• _TASK TO CARRY OUT_
Write the entries below out again in full. Match every character.
SOURCE INFORMATION section start
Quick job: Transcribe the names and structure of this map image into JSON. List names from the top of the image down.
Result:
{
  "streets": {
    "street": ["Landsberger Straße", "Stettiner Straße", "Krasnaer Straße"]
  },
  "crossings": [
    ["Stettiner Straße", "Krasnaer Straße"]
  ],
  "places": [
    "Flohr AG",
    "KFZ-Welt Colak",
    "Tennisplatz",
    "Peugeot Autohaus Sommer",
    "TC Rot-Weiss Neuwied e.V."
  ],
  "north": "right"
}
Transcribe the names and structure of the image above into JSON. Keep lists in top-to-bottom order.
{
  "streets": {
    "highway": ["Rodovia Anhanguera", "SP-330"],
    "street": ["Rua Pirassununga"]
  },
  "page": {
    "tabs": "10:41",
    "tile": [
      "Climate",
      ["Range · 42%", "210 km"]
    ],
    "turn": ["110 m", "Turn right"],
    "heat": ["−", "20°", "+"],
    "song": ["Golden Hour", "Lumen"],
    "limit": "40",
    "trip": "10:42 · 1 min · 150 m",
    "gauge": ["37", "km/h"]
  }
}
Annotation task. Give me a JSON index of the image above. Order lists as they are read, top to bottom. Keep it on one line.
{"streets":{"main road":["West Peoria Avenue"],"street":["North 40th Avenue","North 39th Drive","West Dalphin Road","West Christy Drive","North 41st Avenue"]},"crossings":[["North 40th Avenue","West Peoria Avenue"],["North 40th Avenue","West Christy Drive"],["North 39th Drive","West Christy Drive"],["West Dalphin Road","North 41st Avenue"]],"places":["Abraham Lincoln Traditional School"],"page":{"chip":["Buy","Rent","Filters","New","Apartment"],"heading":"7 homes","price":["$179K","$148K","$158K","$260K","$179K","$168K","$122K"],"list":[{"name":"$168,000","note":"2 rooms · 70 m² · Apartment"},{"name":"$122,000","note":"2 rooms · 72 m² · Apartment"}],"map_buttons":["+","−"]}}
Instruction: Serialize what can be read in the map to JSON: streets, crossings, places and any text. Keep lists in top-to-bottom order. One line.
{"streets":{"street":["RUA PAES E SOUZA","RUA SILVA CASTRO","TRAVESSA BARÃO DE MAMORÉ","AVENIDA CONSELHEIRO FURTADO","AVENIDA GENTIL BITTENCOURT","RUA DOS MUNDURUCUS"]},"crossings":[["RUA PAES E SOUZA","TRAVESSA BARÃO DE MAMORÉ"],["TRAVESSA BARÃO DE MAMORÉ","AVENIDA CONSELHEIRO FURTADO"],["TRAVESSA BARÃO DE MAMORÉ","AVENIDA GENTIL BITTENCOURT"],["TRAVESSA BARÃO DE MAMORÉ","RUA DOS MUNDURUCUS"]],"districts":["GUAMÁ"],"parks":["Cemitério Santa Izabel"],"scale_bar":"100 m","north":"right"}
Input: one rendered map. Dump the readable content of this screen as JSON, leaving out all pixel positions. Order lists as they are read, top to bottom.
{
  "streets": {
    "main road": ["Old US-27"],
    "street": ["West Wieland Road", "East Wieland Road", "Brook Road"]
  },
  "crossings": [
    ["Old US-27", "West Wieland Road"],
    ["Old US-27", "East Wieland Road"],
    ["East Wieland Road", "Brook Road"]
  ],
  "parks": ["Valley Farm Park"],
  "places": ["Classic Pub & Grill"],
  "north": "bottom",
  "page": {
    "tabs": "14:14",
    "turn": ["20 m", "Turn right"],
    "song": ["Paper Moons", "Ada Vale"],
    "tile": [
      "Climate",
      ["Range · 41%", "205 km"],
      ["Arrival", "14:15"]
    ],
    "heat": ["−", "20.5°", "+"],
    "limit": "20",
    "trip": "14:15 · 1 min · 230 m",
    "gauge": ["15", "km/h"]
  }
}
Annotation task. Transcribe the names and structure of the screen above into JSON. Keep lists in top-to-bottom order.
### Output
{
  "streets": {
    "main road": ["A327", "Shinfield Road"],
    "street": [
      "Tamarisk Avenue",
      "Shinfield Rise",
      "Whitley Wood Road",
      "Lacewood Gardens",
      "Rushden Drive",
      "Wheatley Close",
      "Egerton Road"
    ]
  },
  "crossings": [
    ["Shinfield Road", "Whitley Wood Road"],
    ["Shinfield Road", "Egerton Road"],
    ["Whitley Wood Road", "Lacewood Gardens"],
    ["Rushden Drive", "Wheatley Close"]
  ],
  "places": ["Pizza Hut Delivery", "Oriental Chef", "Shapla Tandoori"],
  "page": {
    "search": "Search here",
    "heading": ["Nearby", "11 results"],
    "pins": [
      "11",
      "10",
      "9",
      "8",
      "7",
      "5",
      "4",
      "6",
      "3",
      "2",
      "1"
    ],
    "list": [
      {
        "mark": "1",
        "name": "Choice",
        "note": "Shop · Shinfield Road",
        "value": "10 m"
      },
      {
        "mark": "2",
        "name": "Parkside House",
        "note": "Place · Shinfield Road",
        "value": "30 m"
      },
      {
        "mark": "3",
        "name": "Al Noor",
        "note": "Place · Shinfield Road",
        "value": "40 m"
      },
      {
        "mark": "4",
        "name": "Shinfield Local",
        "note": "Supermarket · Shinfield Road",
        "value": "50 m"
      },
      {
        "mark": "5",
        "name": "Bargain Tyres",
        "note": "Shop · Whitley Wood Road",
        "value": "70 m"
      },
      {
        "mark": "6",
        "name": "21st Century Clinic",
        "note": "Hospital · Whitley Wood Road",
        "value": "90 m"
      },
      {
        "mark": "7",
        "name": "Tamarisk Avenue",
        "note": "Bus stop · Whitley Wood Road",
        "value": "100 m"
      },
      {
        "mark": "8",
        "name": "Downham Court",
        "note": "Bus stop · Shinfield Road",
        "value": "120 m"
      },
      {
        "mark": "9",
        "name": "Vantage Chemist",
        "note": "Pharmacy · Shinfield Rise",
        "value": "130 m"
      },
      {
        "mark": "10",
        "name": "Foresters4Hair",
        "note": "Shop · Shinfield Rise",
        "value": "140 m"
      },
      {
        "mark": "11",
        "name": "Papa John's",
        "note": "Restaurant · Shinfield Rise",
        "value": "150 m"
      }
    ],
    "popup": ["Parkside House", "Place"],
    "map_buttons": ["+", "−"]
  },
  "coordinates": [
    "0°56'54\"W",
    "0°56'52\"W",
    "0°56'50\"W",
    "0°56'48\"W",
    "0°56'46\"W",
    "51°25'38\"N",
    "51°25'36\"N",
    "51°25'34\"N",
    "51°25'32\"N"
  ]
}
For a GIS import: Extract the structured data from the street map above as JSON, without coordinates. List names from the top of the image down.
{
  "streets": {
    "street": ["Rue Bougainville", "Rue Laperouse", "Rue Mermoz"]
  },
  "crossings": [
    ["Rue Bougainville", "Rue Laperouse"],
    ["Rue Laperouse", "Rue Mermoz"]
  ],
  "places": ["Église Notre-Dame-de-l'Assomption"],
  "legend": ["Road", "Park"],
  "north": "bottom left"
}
SOURCE INFORMATION section end
• _SOLUTION_
Quick job: Transcribe the names and structure of this map image into JSON. List names from the top of the image down.
Result:
{
  "streets": {
    "street": ["Landsberger Straße", "Stettiner Straße", "Krasnaer Straße"]
  },
  "crossings": [
    ["Stettiner Straße", "Krasnaer Straße"]
  ],
  "places": [
    "Flohr AG",
    "KFZ-Welt Colak",
    "Tennisplatz",
    "Peugeot Autohaus Sommer",
    "TC Rot-Weiss Neuwied e.V."
  ],
  "north": "right"
}
Transcribe the names and structure of the image above into JSON. Keep lists in top-to-bottom order.
{
  "streets": {
    "highway": ["Rodovia Anhanguera", "SP-330"],
    "street": ["Rua Pirassununga"]
  },
  "page": {
    "tabs": "10:41",
    "tile": [
      "Climate",
      ["Range · 42%", "210 km"]
    ],
    "turn": ["110 m", "Turn right"],
    "heat": ["−", "20°", "+"],
    "song": ["Golden Hour", "Lumen"],
    "limit": "40",
    "trip": "10:42 · 1 min · 150 m",
    "gauge": ["37", "km/h"]
  }
}
Annotation task. Give me a JSON index of the image above. Order lists as they are read, top to bottom. Keep it on one line.
{"streets":{"main road":["West Peoria Avenue"],"street":["North 40th Avenue","North 39th Drive","West Dalphin Road","West Christy Drive","North 41st Avenue"]},"crossings":[["North 40th Avenue","West Peoria Avenue"],["North 40th Avenue","West Christy Drive"],["North 39th Drive","West Christy Drive"],["West Dalphin Road","North 41st Avenue"]],"places":["Abraham Lincoln Traditional School"],"page":{"chip":["Buy","Rent","Filters","New","Apartment"],"heading":"7 homes","price":["$179K","$148K","$158K","$260K","$179K","$168K","$122K"],"list":[{"name":"$168,000","note":"2 rooms · 70 m² · Apartment"},{"name":"$122,000","note":"2 rooms · 72 m² · Apartment"}],"map_buttons":["+","−"]}}
Instruction: Serialize what can be read in the map to JSON: streets, crossings, places and any text. Keep lists in top-to-bottom order. One line.
{"streets":{"street":["RUA PAES E SOUZA","RUA SILVA CASTRO","TRAVESSA BARÃO DE MAMORÉ","AVENIDA CONSELHEIRO FURTADO","AVENIDA GENTIL BITTENCOURT","RUA DOS MUNDURUCUS"]},"crossings":[["RUA PAES E SOUZA","TRAVESSA BARÃO DE MAMORÉ"],["TRAVESSA BARÃO DE MAMORÉ","AVENIDA CONSELHEIRO FURTADO"],["TRAVESSA BARÃO DE MAMORÉ","AVENIDA GENTIL BITTENCOURT"],["TRAVESSA BARÃO DE MAMORÉ","RUA DOS MUNDURUCUS"]],"districts":["GUAMÁ"],"parks":["Cemitério Santa Izabel"],"scale_bar":"100 m","north":"right"}
Input: one rendered map. Dump the readable content of this screen as JSON, leaving out all pixel positions. Order lists as they are read, top to bottom.
{
  "streets": {
    "main road": ["Old US-27"],
    "street": ["West Wieland Road", "East Wieland Road", "Brook Road"]
  },
  "crossings": [
    ["Old US-27", "West Wieland Road"],
    ["Old US-27", "East Wieland Road"],
    ["East Wieland Road", "Brook Road"]
  ],
  "parks": ["Valley Farm Park"],
  "places": ["Classic Pub & Grill"],
  "north": "bottom",
  "page": {
    "tabs": "14:14",
    "turn": ["20 m", "Turn right"],
    "song": ["Paper Moons", "Ada Vale"],
    "tile": [
      "Climate",
      ["Range · 41%", "205 km"],
      ["Arrival", "14:15"]
    ],
    "heat": ["−", "20.5°", "+"],
    "limit": "20",
    "trip": "14:15 · 1 min · 230 m",
    "gauge": ["15", "km/h"]
  }
}
Annotation task. Transcribe the names and structure of the screen above into JSON. Keep lists in top-to-bottom order.
### Output
{
  "streets": {
    "main road": ["A327", "Shinfield Road"],
    "street": [
      "Tamarisk Avenue",
      "Shinfield Rise",
      "Whitley Wood Road",
      "Lacewood Gardens",
      "Rushden Drive",
      "Wheatley Close",
      "Egerton Road"
    ]
  },
  "crossings": [
    ["Shinfield Road", "Whitley Wood Road"],
    ["Shinfield Road", "Egerton Road"],
    ["Whitley Wood Road", "Lacewood Gardens"],
    ["Rushden Drive", "Wheatley Close"]
  ],
  "places": ["Pizza Hut Delivery", "Oriental Chef", "Shapla Tandoori"],
  "page": {
    "search": "Search here",
    "heading": ["Nearby", "11 results"],
    "pins": [
      "11",
      "10",
      "9",
      "8",
      "7",
      "5",
      "4",
      "6",
      "3",
      "2",
      "1"
    ],
    "list": [
      {
        "mark": "1",
        "name": "Choice",
        "note": "Shop · Shinfield Road",
        "value": "10 m"
      },
      {
        "mark": "2",
        "name": "Parkside House",
        "note": "Place · Shinfield Road",
        "value": "30 m"
      },
      {
        "mark": "3",
        "name": "Al Noor",
        "note": "Place · Shinfield Road",
        "value": "40 m"
      },
      {
        "mark": "4",
        "name": "Shinfield Local",
        "note": "Supermarket · Shinfield Road",
        "value": "50 m"
      },
      {
        "mark": "5",
        "name": "Bargain Tyres",
        "note": "Shop · Whitley Wood Road",
        "value": "70 m"
      },
      {
        "mark": "6",
        "name": "21st Century Clinic",
        "note": "Hospital · Whitley Wood Road",
        "value": "90 m"
      },
      {
        "mark": "7",
        "name": "Tamarisk Avenue",
        "note": "Bus stop · Whitley Wood Road",
        "value": "100 m"
      },
      {
        "mark": "8",
        "name": "Downham Court",
        "note": "Bus stop · Shinfield Road",
        "value": "120 m"
      },
      {
        "mark": "9",
        "name": "Vantage Chemist",
        "note": "Pharmacy · Shinfield Rise",
        "value": "130 m"
      },
      {
        "mark": "10",
        "name": "Foresters4Hair",
        "note": "Shop · Shinfield Rise",
        "value": "140 m"
      },
      {
        "mark": "11",
        "name": "Papa John's",
        "note": "Restaurant · Shinfield Rise",
        "value": "150 m"
      }
    ],
    "popup": ["Parkside House", "Place"],
    "map_buttons": ["+", "−"]
  },
  "coordinates": [
    "0°56'54\"W",
    "0°56'52\"W",
    "0°56'50\"W",
    "0°56'48\"W",
    "0°56'46\"W",
    "51°25'38\"N",
    "51°25'36\"N",
    "51°25'34\"N",
    "51°25'32\"N"
  ]
}
For a GIS import: Extract the structured data from the street map above as JSON, without coordinates. List names from the top of the image down.
{
  "streets": {
    "street": ["Rue Bougainville", "Rue Laperouse", "Rue Mermoz"]
  },
  "crossings": [
    ["Rue Bougainville", "Rue Laperouse"],
    ["Rue Laperouse", "Rue Mermoz"]
  ],
  "places": ["Église Notre-Dame-de-l'Assomption"],
  "legend": ["Road", "Park"],
  "north": "bottom left"
}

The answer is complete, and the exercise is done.